Exercise details
In the listing, replace every "image" with "photo" and change nothing else. Leave the pictures out of your copy.

The data
________________

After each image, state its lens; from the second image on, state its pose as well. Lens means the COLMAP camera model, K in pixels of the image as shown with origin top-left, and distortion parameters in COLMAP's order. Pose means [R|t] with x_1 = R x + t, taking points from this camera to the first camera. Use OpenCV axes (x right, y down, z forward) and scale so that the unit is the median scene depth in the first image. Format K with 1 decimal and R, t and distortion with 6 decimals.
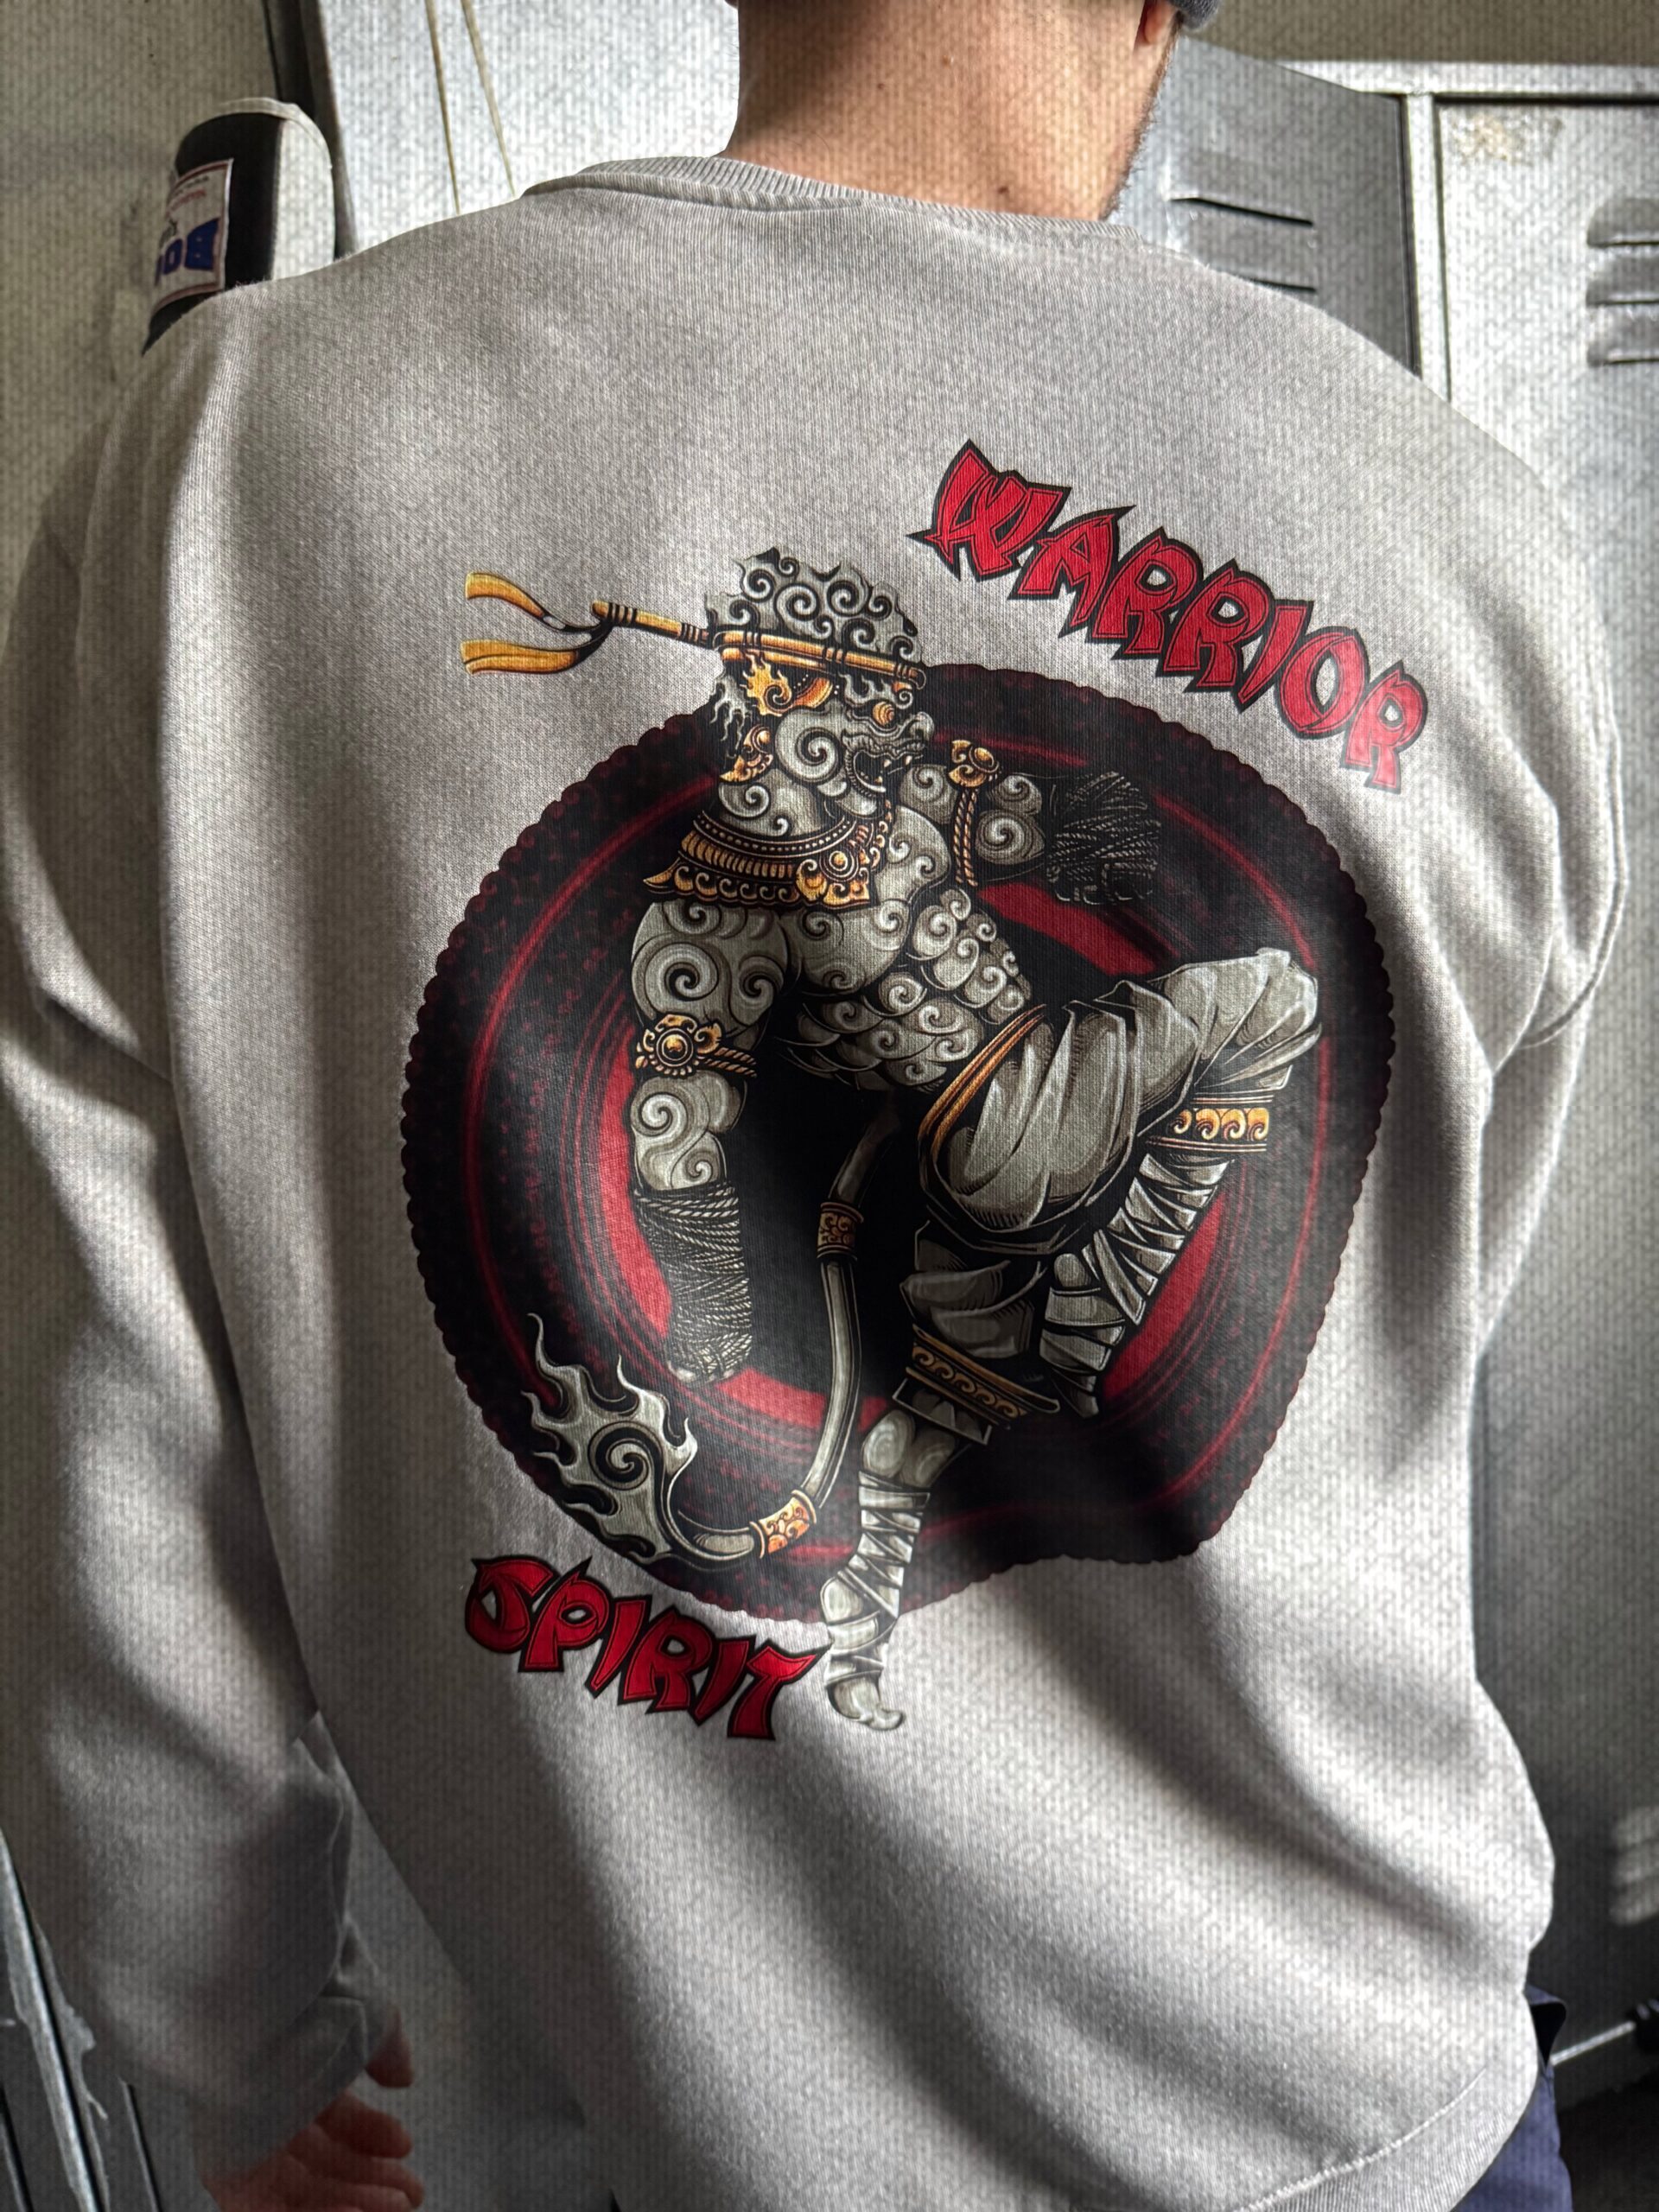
lens RADIAL K [[1560.7, 0, 829.5], [0, 1560.7, 1106.0], [0, 0, 1]] dist [-0.003045, -0.000858]
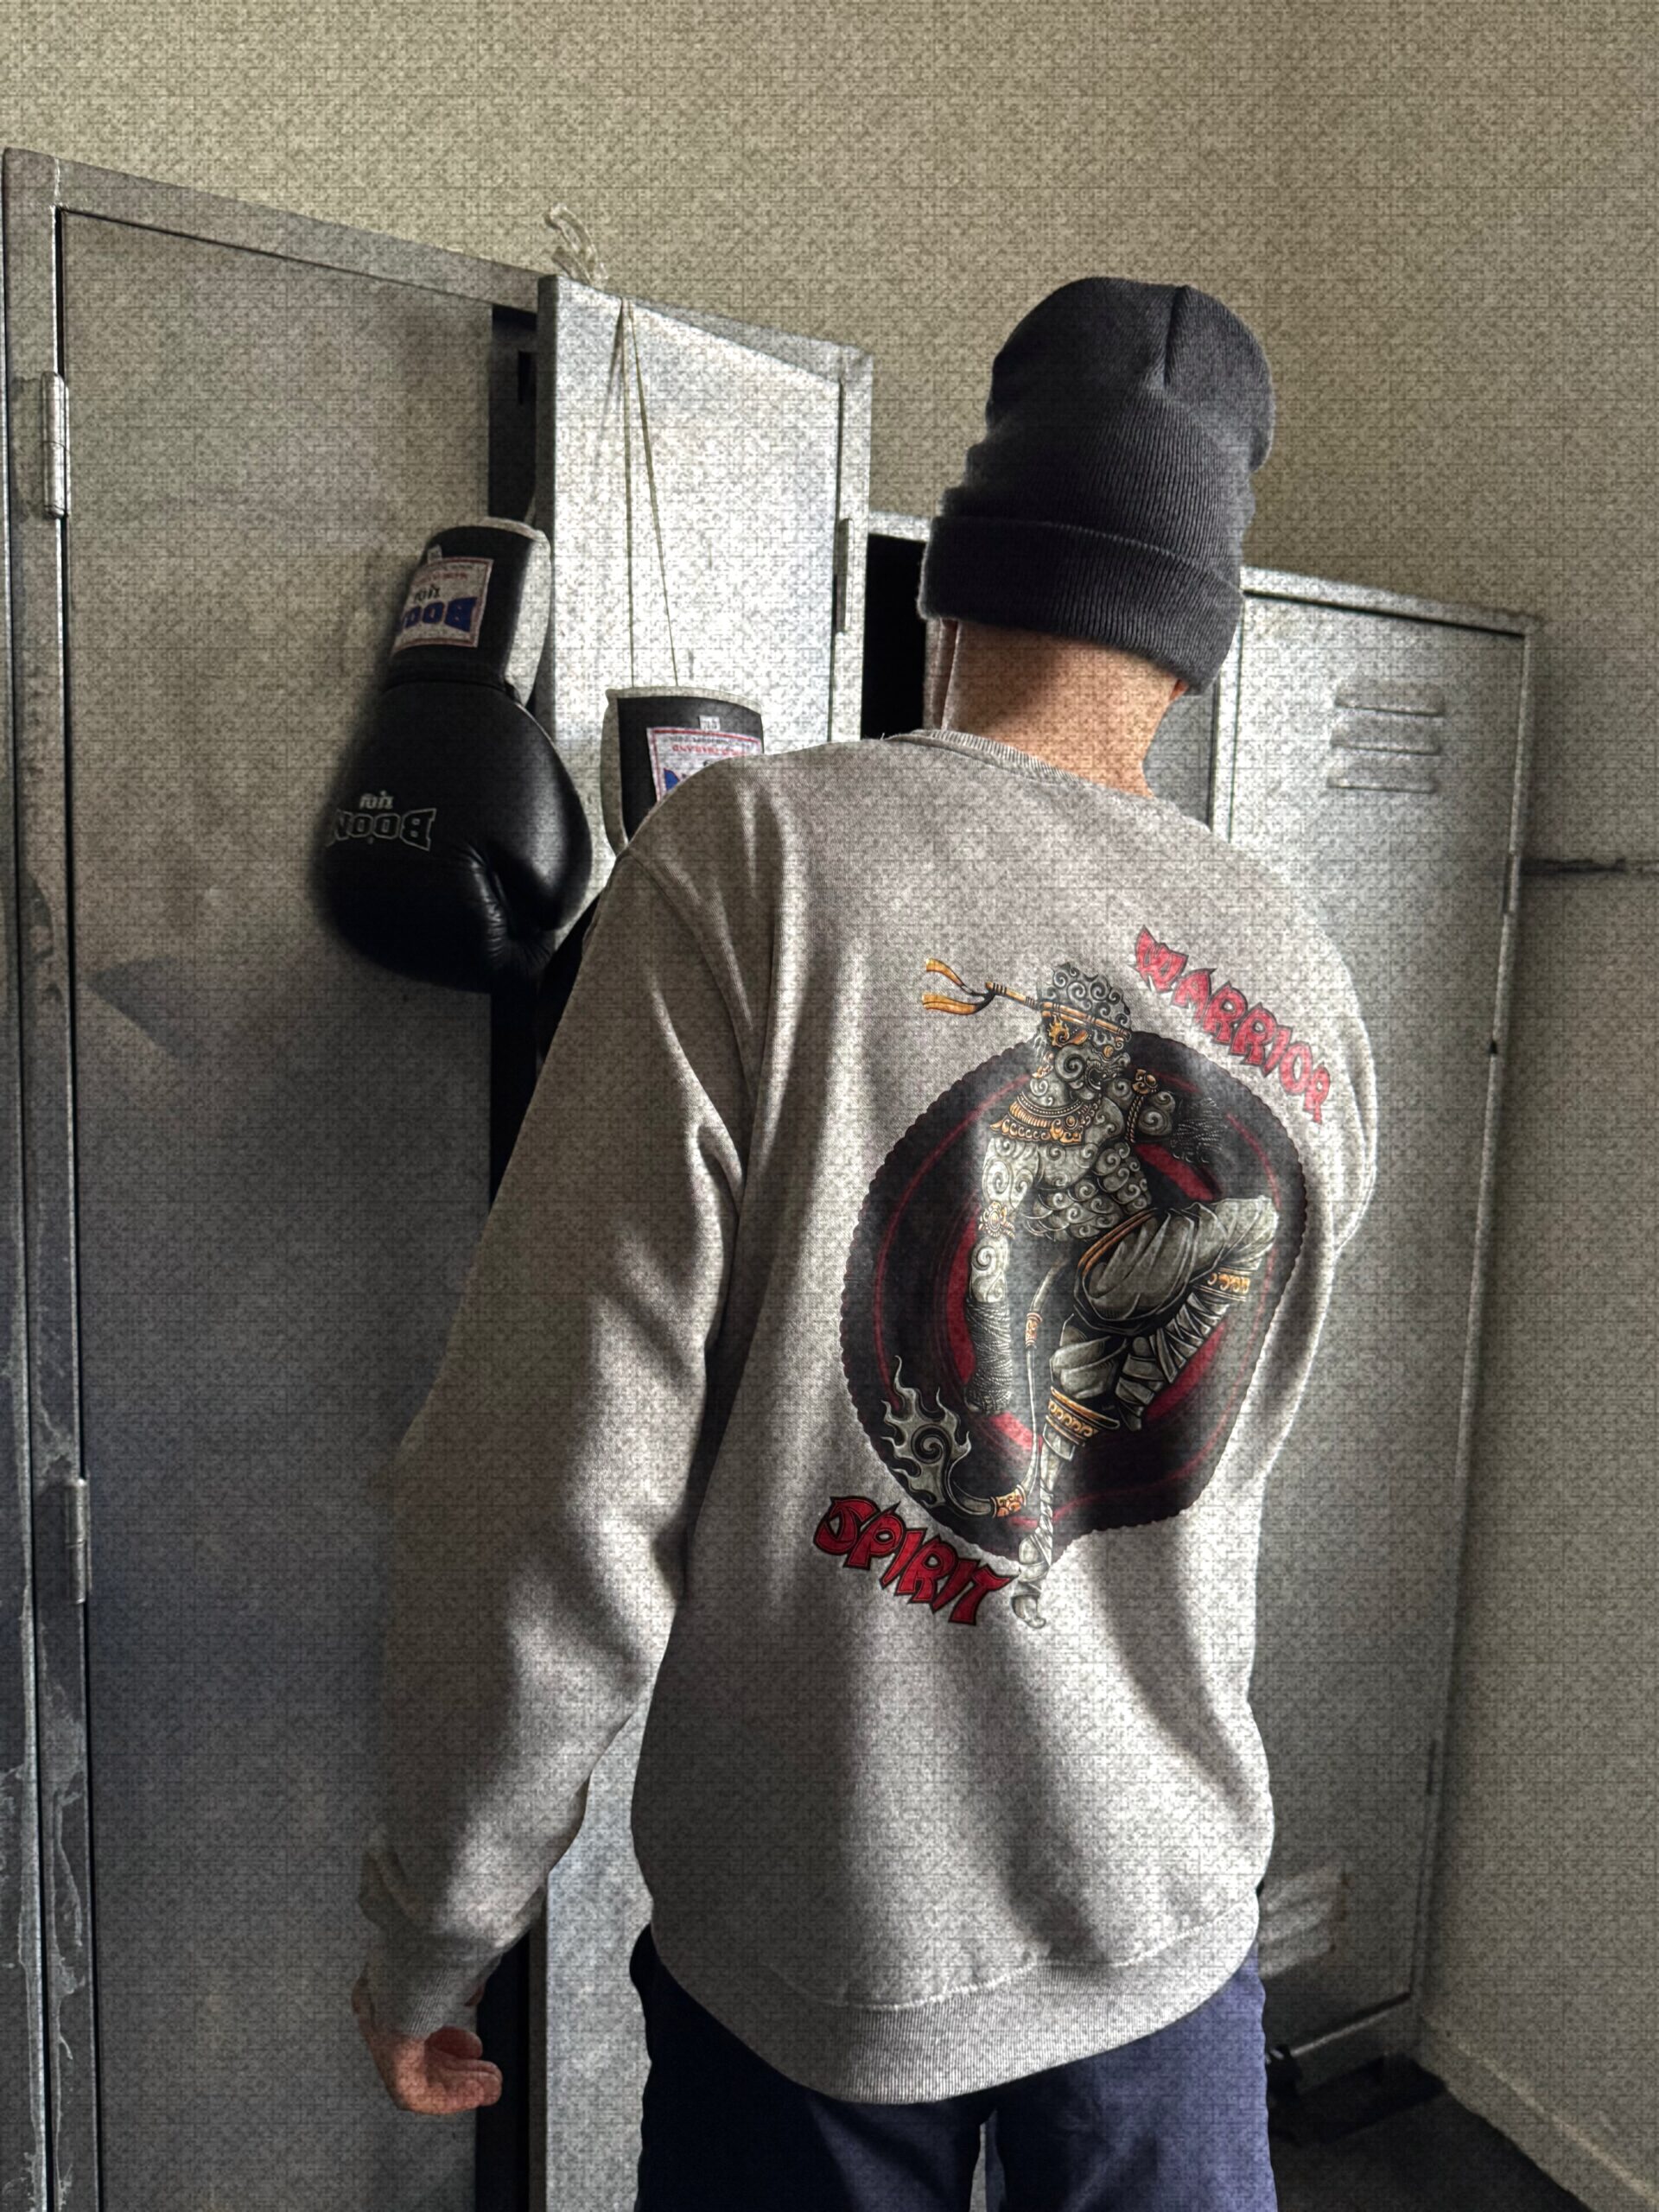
lens RADIAL K [[1560.7, 0, 829.5], [0, 1560.7, 1106.0], [0, 0, 1]] dist [-0.003045, -0.000858]
pose [[0.914471, 0.149572, -0.375994, 0.460613], [-0.220822, 0.963087, -0.153950, 0.193367], [0.339089, 0.223810, 0.913744, -0.895469]]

________________

Result of the task
After each photo, state its lens; from the second photo on, state its pose as well. Lens means the COLMAP camera model, K in pixels of the photo as shown with origin top-left, and distortion parameters in COLMAP's order. Pose means [R|t] with x_1 = R x + t, taking points from this camera to the first camera. Use OpenCV axes (x right, y down, z forward) and scale so that the unit is the median scene depth in the first photo. Format K with 1 decimal and R, t and distortion with 6 decimals.
lens RADIAL K [[1560.7, 0, 829.5], [0, 1560.7, 1106.0], [0, 0, 1]] dist [-0.003045, -0.000858]
lens RADIAL K [[1560.7, 0, 829.5], [0, 1560.7, 1106.0], [0, 0, 1]] dist [-0.003045, -0.000858]
pose [[0.914471, 0.149572, -0.375994, 0.460613], [-0.220822, 0.963087, -0.153950, 0.193367], [0.339089, 0.223810, 0.913744, -0.895469]]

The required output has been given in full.